Baseline DX Cooling Coil Efficiency Input
From the ASHRAE 90.1 Standard, all HVAC equipment in the baseline building design shall be modelled at the minimum efficiency levels, both part load and full load. The efficiency rating that includes the supply fan energy shall be adjusted to remove the supply fan energy so that supply fan energy can be modelled separately. To help meet this requirement, for baseline systems that use DX cooling coils, i.e., systems #1 through #6, the COP input can be calculated using a simple ASHRAE COP calculation tool.
You can download the COP calculation tool from our website. Thanks to Germán Campos from Ecoeficiente for providing it!
Note: The calculation requires a sizing run as the cooling capacity is a mandatory input to the program.
EnergyPlus provides a "LEED Summary" report which is displayed on the Summary tab after the simulation if the appropriate option is checked on the Output tab of the Simulation options dialog under the Summary Tables header.
To convert a standard EnergyPlus model to be treated as a proposed building go to the Regions tab at site level and set the Mandatory energy code to one of the ASHRAE 90.1 energy codes. You will be warned to check that the ASHRAE climate zone is correctly set. The default climate zone can be overridden at site level under the Location header.
"Unmet hours" of a building are the summation of the number of hours when the heating or the cooling set point temperature of a zone is not met either by the HVAC system or by the plant. The data is provided in the Summary report as:
When each zone is unmet in the specified hours as beside
Zone 1 unmet during hours: 6 8 14 16
Zone 2 unmet during hours: 6 8 12 16
Zone 3 unmet during hours: 7 8 12 13
Total number of unmet hours of the building: 7 hrs and not 12 hrs.
6 7 8 12 13 14 16
The above information on Unmet hours is sourced from a post by Ashu Gupta (and subsequent posts) on the bldg-sim mailing list.
Possible causes of unmet load hours are as follows:
Undersized HVAC Equipment.
Improper temperature setpoints.
Inaccurate internal load calculations.
Incorrect zone sizing.
Incorrect system sizing.
Incorrect control of HVAC components (e.g. SPM type).
Low performance envelope.
Using weather data that does not represent typical conditions or does not account for climate variations.

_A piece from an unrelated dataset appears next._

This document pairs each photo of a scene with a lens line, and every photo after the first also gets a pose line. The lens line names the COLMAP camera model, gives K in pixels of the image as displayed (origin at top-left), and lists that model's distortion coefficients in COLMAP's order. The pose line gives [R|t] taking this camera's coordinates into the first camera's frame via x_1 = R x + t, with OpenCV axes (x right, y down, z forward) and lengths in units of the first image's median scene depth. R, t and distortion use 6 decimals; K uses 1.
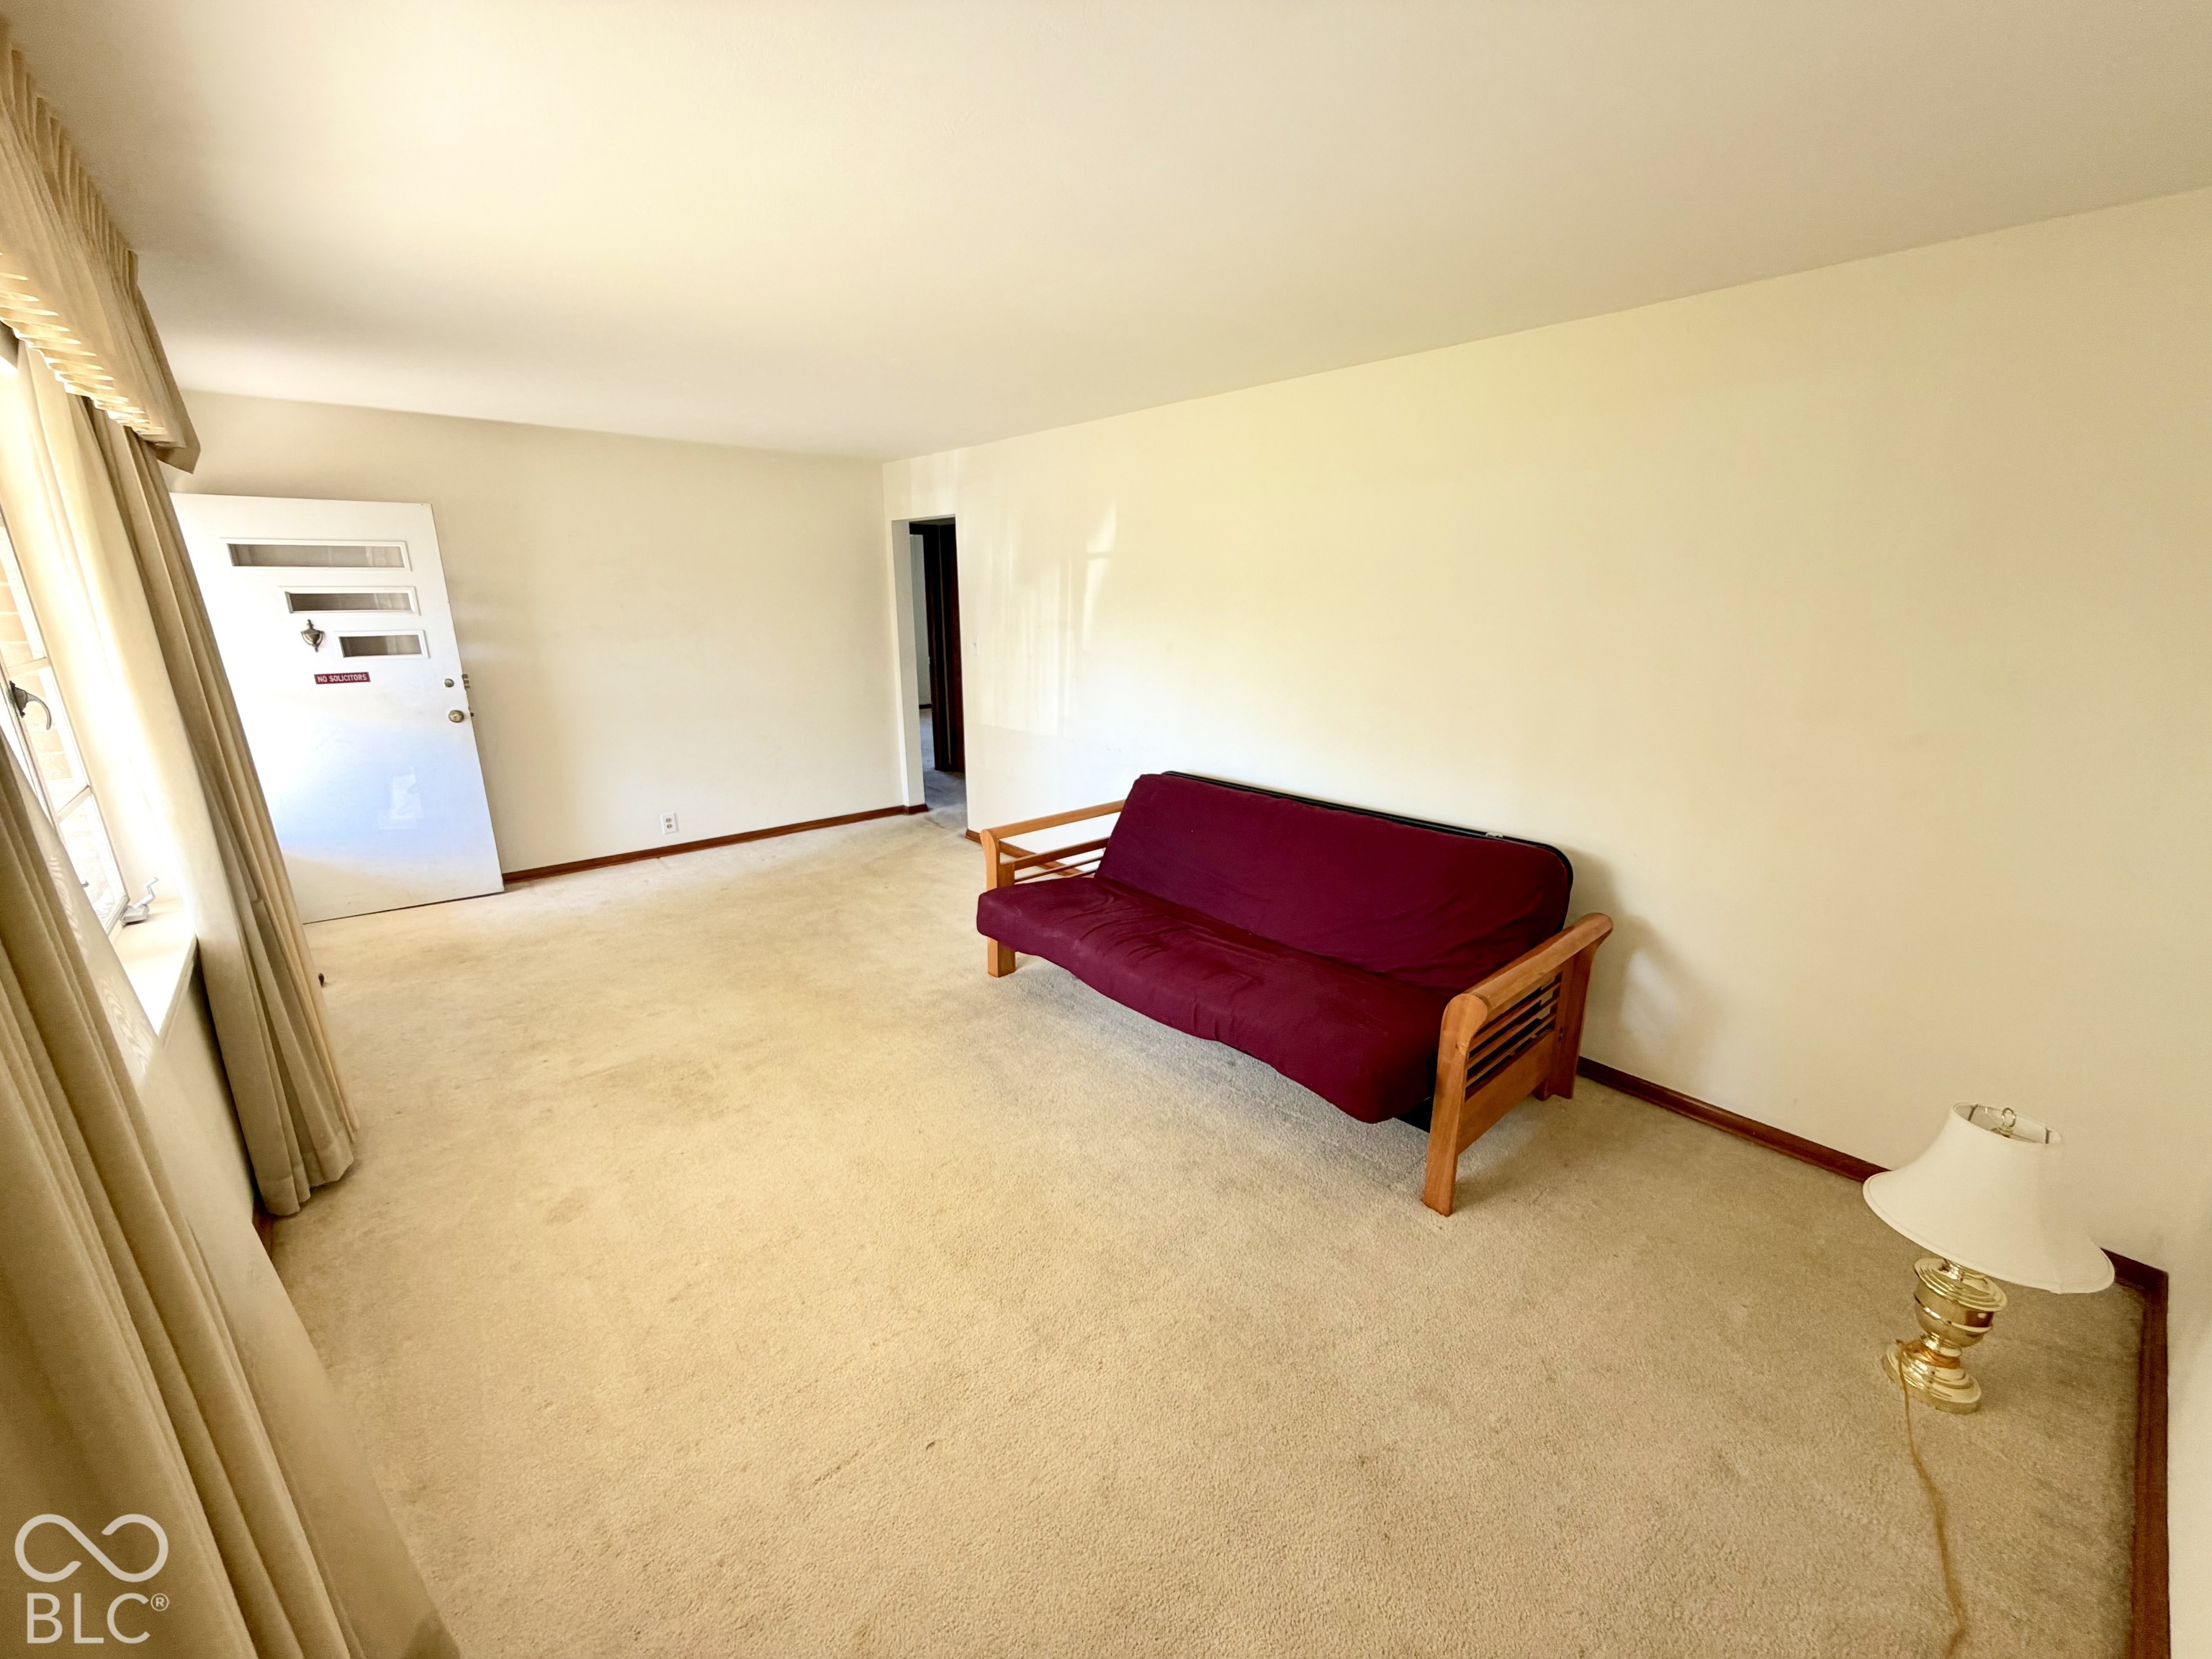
lens RADIAL K [[894.0, 0, 1091.8], [0, 894.0, 863.8], [0, 0, 1]] dist [0.001121, 0.000129]
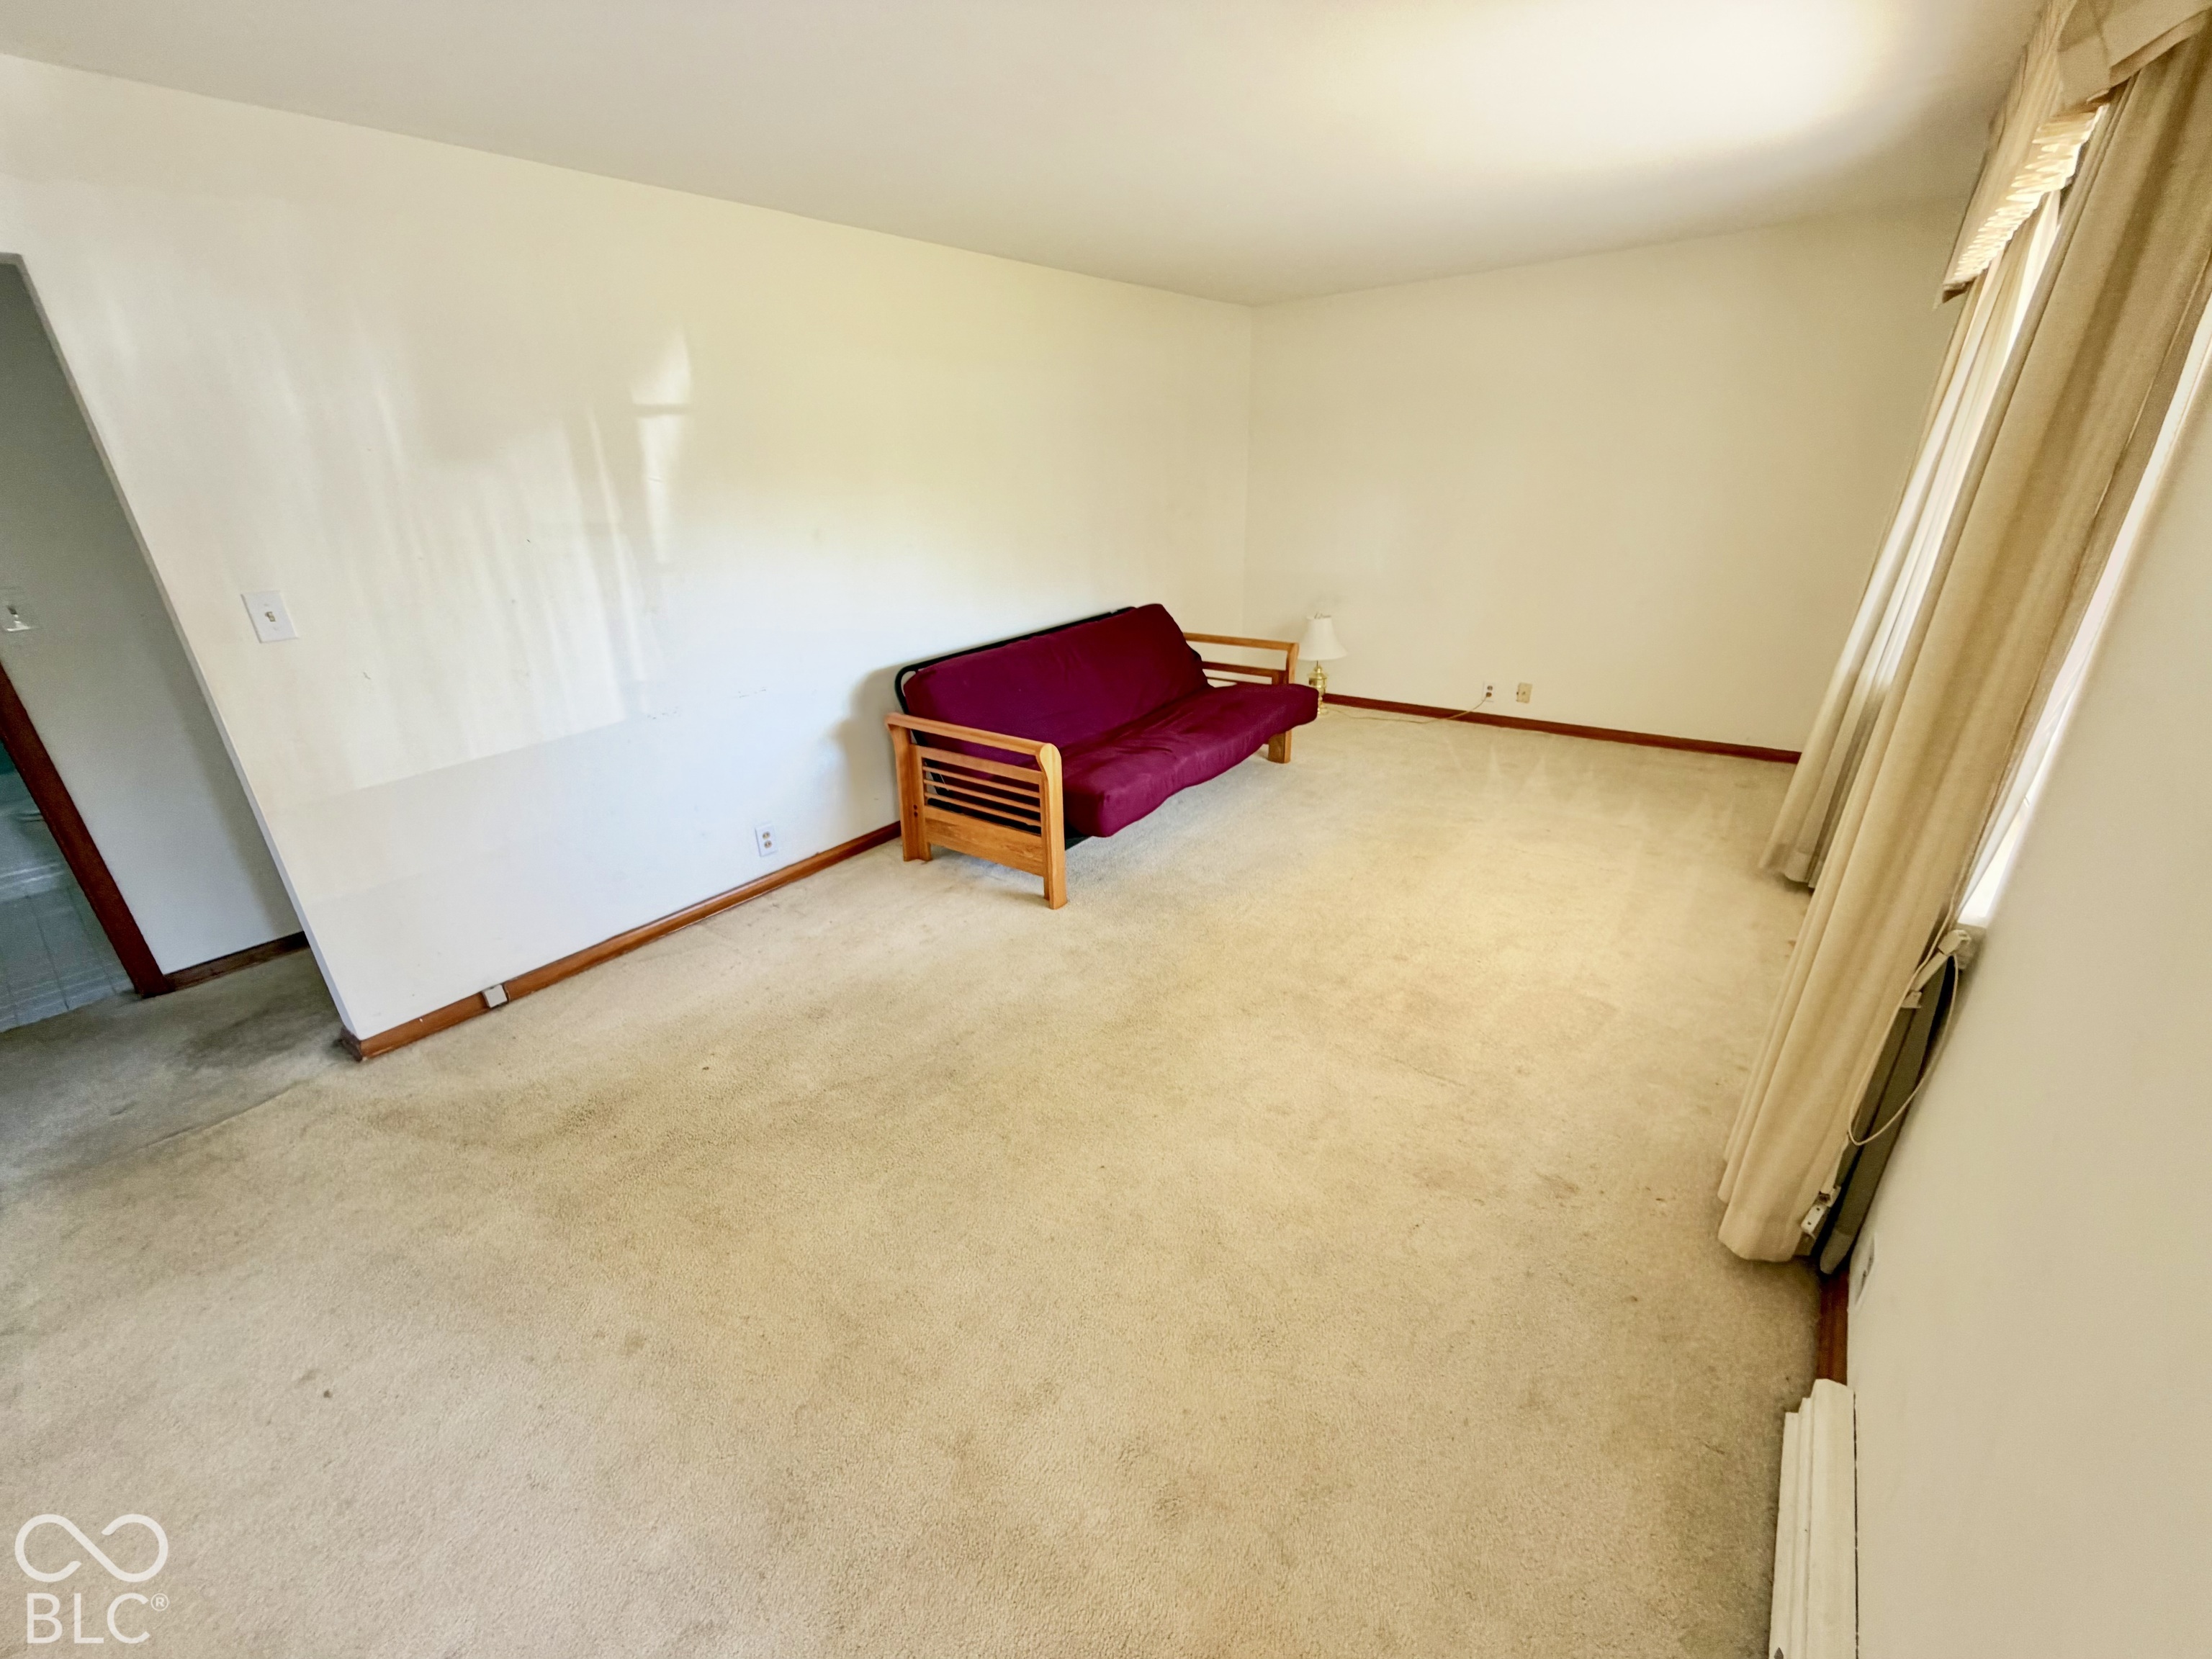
lens RADIAL K [[894.0, 0, 1091.8], [0, 894.0, 863.8], [0, 0, 1]] dist [0.001121, 0.000129]
pose [[-0.206598, -0.407894, 0.889348, -0.773026], [0.325418, 0.828566, 0.455611, -0.264994], [-0.922725, 0.383538, -0.038444, 0.859386]]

Incorrect modelling of Air Distribution Units.
Improper AHU and zone OA / supply airflow rates.
To help identify and fix the issue, the following checks can be made:
Check design temperature for each plant loop.
Check the operational temperature in the plant loop’s SPM.
Check the operational temperature in the air loop's SPM.
Check airside economisers configuration.
Check HVAC operation schedules (e.g. make sure that zone thermostat schedules agree with schedules of HVAC system operation).
Check whether the zone is supplied with enough cold/warm airflow.
Check the weather file for hot/cold periods that are more extreme than the design day conditions.
Check whether the performance curves of an equipment (HP,VRF, coil) are reducing the available capacity.